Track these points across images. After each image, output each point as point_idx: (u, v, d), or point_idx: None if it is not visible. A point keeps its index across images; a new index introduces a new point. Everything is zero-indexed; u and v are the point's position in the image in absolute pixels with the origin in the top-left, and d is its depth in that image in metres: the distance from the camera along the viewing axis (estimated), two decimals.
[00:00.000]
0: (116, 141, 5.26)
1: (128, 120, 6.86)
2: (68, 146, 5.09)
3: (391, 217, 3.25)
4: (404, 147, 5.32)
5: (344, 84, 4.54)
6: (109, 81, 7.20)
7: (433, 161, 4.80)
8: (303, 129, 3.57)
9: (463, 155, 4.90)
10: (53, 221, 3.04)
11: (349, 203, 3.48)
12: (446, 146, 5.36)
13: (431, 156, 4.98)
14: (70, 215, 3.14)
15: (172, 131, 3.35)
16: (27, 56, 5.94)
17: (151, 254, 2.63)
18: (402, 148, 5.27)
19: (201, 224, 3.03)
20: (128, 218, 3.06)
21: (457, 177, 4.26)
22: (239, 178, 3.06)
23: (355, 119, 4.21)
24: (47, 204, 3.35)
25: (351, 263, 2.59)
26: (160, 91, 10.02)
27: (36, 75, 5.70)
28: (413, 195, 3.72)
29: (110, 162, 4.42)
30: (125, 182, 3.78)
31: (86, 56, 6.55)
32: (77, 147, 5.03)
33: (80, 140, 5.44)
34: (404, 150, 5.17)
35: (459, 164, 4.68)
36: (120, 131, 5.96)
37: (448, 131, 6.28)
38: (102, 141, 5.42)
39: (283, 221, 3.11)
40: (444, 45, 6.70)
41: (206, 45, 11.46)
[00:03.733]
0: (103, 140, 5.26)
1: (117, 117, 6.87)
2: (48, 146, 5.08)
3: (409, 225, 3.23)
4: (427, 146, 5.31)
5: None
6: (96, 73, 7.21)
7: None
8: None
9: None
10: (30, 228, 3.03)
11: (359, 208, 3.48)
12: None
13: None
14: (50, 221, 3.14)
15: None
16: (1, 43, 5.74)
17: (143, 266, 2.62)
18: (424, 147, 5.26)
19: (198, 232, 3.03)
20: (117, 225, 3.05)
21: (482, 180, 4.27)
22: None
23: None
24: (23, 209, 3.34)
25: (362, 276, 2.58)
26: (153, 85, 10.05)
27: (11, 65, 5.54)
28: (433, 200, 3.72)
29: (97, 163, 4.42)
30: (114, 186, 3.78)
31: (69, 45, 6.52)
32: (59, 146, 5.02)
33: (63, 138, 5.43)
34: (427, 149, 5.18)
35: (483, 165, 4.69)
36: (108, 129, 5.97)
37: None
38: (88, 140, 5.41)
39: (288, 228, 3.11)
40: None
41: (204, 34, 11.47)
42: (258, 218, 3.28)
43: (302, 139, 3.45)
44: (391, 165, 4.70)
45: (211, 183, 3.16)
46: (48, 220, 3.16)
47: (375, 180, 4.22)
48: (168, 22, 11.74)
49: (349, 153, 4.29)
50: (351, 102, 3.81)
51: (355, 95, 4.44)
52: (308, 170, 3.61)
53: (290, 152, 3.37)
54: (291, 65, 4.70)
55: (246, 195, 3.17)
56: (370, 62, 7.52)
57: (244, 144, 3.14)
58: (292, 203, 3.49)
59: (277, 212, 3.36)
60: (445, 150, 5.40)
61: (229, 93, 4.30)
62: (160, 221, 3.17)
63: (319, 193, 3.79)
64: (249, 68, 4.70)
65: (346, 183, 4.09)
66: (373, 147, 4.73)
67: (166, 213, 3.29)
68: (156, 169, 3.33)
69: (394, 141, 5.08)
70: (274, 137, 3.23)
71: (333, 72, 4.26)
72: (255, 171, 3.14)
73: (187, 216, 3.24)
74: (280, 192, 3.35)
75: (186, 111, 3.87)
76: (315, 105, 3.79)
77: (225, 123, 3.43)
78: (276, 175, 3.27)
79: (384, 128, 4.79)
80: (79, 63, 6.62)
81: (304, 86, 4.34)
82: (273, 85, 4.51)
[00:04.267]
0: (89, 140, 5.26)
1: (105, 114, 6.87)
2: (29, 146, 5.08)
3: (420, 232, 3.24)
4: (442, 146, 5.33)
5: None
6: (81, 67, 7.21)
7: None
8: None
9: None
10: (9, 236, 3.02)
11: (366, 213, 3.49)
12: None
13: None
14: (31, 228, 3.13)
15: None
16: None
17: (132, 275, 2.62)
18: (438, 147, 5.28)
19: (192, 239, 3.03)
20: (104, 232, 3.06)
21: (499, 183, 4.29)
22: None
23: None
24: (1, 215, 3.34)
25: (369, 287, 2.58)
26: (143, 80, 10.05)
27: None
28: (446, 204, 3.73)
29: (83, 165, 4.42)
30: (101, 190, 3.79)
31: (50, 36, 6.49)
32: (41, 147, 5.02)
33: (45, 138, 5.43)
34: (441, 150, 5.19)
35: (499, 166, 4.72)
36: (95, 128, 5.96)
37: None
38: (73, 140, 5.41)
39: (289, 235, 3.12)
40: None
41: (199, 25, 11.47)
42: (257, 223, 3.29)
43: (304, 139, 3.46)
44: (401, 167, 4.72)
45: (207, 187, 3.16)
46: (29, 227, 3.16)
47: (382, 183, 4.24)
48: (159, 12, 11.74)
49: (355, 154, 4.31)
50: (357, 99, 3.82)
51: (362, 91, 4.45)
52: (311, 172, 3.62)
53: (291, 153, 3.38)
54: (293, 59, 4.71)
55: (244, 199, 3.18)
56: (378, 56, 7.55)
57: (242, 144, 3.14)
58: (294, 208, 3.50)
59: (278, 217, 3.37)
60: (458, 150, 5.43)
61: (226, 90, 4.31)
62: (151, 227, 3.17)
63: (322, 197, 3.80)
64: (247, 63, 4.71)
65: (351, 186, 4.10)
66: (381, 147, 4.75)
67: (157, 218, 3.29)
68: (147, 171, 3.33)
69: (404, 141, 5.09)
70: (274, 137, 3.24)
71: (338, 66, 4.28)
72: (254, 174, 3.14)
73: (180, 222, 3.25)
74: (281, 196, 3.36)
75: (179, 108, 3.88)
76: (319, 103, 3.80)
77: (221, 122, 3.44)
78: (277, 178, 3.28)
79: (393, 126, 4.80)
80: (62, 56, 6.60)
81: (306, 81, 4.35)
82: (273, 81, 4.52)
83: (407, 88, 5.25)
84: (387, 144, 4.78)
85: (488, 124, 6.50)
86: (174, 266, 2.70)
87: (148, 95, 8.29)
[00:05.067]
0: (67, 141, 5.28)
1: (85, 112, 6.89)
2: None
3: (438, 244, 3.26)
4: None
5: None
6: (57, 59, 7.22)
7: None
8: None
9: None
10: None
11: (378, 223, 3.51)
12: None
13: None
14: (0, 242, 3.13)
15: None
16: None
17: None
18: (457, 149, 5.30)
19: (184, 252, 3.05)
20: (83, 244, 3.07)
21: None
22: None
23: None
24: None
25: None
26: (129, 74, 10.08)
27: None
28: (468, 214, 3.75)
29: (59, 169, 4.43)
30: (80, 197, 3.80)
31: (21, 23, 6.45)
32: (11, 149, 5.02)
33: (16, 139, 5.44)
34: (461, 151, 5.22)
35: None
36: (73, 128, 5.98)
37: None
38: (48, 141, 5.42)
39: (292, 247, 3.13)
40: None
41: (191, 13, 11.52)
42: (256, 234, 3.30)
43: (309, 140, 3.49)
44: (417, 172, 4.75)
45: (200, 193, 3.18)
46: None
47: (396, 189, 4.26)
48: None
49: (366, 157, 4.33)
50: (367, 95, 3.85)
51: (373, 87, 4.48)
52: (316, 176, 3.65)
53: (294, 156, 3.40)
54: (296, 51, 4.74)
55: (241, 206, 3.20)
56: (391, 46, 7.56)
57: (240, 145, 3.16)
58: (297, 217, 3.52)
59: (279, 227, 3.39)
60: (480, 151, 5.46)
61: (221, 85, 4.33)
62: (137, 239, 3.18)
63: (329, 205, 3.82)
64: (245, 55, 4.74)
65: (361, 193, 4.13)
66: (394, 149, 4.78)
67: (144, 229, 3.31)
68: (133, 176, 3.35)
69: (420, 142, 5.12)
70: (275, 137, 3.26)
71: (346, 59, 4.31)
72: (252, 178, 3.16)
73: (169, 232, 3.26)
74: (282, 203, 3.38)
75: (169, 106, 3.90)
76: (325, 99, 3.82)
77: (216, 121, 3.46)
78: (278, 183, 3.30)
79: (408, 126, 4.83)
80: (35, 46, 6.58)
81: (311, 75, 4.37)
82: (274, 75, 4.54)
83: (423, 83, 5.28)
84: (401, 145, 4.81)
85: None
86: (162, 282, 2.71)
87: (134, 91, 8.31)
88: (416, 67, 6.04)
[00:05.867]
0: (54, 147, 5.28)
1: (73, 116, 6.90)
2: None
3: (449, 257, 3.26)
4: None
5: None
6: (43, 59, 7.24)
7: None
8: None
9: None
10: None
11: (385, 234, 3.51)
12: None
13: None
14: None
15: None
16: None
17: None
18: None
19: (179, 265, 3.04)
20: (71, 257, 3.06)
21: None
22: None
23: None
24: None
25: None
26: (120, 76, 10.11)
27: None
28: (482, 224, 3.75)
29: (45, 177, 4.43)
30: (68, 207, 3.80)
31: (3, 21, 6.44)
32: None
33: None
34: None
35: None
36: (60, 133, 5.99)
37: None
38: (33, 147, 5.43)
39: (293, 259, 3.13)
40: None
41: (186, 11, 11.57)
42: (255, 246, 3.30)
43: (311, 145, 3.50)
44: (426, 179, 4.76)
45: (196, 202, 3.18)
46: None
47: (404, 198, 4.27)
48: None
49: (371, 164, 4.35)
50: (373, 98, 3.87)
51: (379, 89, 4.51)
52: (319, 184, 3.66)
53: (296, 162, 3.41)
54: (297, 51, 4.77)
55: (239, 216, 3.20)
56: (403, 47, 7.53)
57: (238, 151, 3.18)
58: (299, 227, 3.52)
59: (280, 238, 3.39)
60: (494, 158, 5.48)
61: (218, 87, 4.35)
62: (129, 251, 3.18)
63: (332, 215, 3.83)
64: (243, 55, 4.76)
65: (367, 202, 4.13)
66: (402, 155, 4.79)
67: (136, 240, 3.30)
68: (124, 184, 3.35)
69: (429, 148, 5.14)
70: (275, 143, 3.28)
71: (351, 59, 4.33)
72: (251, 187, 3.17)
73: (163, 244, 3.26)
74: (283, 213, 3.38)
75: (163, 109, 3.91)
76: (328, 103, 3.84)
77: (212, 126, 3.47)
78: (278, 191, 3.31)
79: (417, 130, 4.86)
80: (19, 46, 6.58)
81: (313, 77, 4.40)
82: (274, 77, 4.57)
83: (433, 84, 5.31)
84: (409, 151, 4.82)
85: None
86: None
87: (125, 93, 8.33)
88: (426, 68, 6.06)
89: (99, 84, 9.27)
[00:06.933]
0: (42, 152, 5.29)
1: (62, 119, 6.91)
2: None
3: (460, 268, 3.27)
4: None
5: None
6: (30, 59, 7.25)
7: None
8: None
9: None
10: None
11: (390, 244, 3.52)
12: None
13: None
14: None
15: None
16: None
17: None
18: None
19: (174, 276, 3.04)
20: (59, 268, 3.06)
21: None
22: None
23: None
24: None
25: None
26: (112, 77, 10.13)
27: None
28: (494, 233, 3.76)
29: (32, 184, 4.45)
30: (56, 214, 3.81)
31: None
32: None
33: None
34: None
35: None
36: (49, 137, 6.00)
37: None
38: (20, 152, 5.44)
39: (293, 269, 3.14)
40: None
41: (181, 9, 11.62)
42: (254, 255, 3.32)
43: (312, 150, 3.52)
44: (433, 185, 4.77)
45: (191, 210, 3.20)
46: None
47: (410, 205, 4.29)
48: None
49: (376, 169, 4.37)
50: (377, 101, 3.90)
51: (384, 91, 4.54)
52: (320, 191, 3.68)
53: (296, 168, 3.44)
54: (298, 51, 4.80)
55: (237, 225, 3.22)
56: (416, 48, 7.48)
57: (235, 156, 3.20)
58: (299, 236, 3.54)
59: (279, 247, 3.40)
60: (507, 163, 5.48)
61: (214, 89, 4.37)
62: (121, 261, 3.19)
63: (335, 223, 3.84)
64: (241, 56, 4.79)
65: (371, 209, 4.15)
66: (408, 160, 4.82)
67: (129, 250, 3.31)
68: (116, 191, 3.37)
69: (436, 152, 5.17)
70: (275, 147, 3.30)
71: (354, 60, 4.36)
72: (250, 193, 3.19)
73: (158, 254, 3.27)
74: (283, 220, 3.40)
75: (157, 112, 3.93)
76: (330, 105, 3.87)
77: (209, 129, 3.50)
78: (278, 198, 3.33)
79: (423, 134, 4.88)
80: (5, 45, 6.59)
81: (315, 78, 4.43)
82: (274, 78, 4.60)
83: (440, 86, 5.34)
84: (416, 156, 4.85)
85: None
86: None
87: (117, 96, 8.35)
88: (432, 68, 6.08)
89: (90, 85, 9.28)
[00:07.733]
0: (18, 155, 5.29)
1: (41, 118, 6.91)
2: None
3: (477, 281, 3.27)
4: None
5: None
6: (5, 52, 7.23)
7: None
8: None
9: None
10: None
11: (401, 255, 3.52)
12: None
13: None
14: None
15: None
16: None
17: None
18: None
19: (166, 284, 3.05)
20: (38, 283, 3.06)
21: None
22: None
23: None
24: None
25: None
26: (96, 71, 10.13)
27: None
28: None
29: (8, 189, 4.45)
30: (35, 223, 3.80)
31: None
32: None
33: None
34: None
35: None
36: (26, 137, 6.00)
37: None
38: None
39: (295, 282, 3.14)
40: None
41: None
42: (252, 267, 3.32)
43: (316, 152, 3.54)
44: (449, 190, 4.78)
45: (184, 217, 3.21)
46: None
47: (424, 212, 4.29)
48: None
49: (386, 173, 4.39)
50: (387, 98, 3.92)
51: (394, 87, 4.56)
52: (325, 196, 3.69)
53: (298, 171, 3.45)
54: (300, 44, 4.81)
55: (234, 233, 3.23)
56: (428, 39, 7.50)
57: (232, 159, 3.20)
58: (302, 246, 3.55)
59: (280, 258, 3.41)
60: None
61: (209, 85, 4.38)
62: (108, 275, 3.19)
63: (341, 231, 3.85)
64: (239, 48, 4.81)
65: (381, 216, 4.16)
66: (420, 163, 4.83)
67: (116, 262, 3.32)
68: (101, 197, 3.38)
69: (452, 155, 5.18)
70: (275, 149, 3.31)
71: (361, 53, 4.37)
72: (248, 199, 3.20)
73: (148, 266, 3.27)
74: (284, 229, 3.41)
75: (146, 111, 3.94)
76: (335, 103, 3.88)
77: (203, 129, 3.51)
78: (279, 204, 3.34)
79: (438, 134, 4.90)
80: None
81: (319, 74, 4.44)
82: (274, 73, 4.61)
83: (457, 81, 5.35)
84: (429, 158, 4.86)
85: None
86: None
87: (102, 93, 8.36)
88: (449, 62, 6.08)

• **Activity**
With the first line of the records as the start and the line holding "14: (70, 215, 3.14)" as the end, please copy exactly those lines and no others.

• **Result below**
Track these points across images. After each image, output each point as point_idx: (u, v, d), or point_idx: None if it is not visible. A point keeps its index across images; a new index introduces a new point. Everything is zero-indexed; u and v are the point's position in the image in absolute pixels with the origin in the top-left, and d is its depth in that image in metres: the distance from the camera along the viewing axis (estimated), two decimals.
[00:00.000]
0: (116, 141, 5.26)
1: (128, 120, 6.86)
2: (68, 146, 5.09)
3: (391, 217, 3.25)
4: (404, 147, 5.32)
5: (344, 84, 4.54)
6: (109, 81, 7.20)
7: (433, 161, 4.80)
8: (303, 129, 3.57)
9: (463, 155, 4.90)
10: (53, 221, 3.04)
11: (349, 203, 3.48)
12: (446, 146, 5.36)
13: (431, 156, 4.98)
14: (70, 215, 3.14)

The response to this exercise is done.